• Set task:
Return the lines of each data entry verbatim, omitting the pictures.

━━━ Data shown ━━━

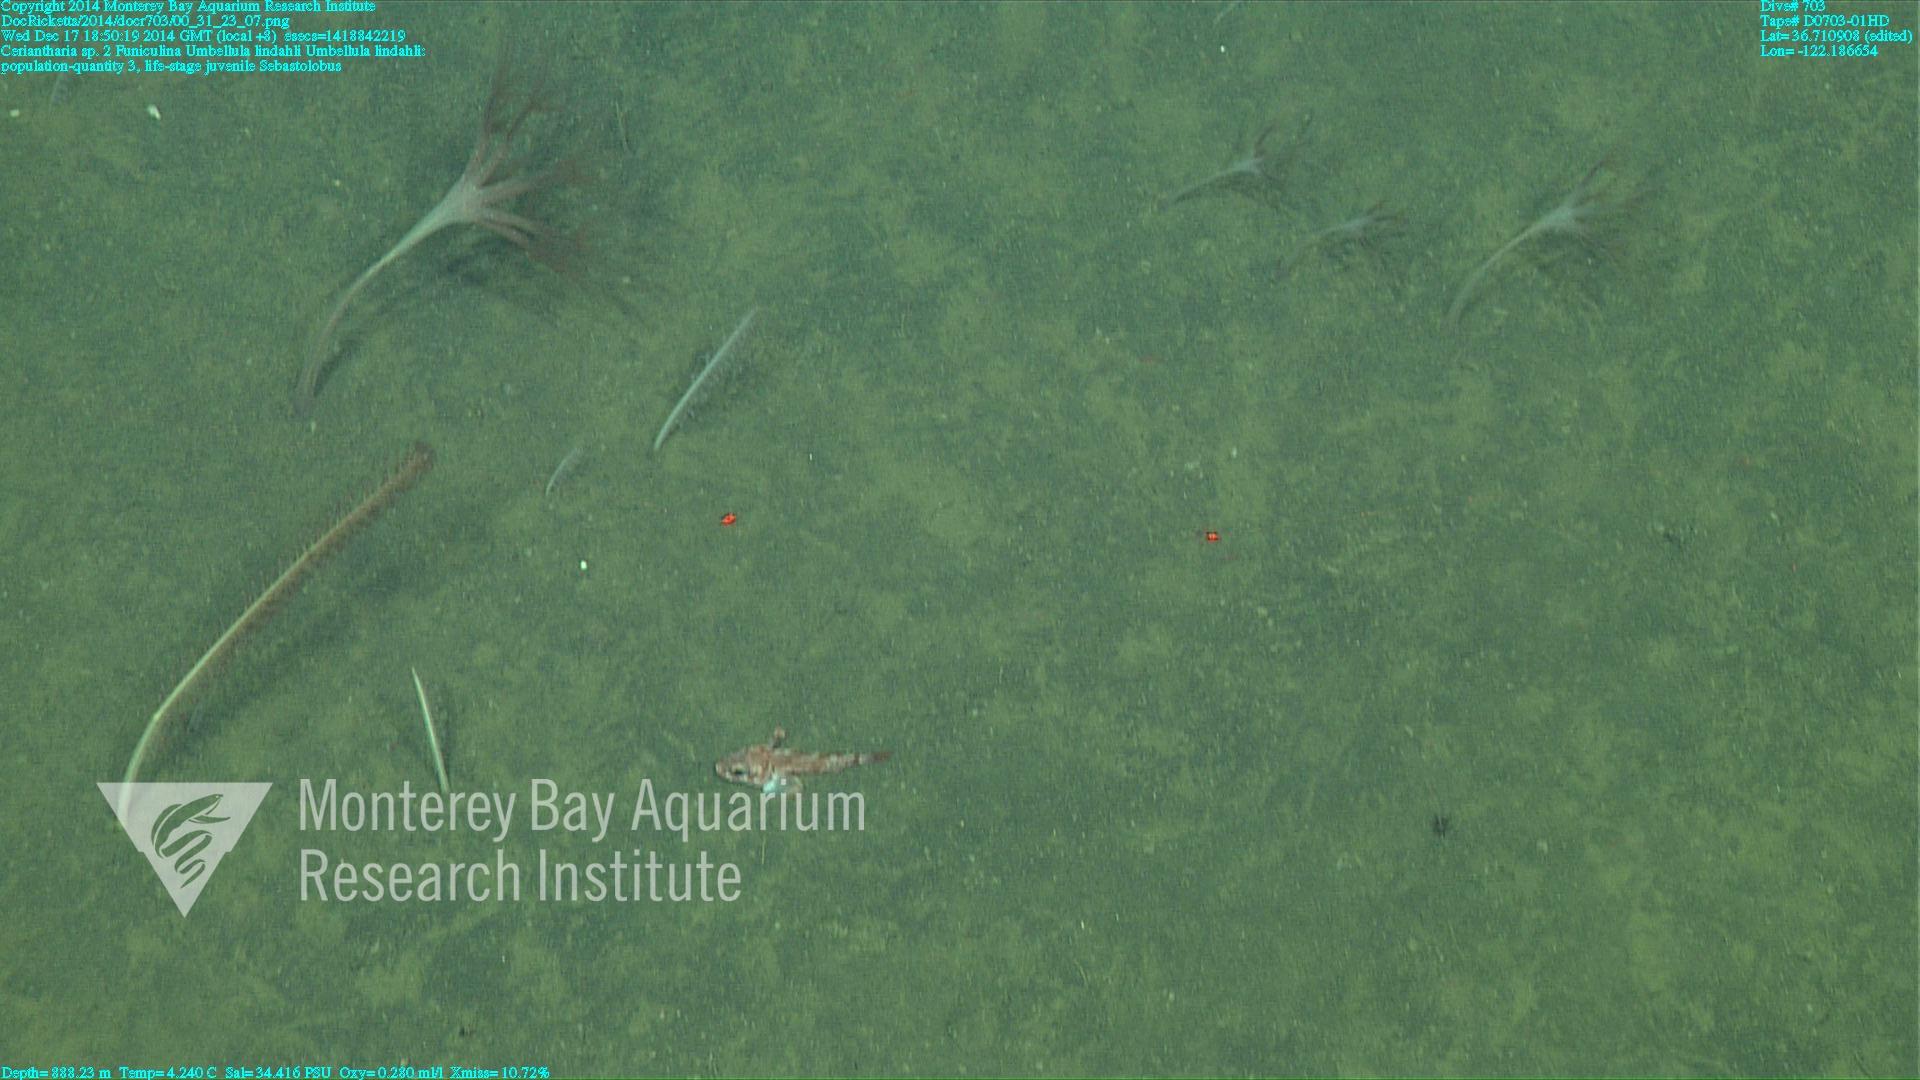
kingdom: Animalia
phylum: Cnidaria
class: Anthozoa
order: Scleralcyonacea
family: Umbellulidae
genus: Umbellula
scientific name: Umbellula lindahli
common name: Lindahl's droopy sea pen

━━━

• Written answer:
kingdom: Animalia
phylum: Cnidaria
class: Anthozoa
order: Scleralcyonacea
family: Umbellulidae
genus: Umbellula
scientific name: Umbellula lindahli
common name: Lindahl's droopy sea pen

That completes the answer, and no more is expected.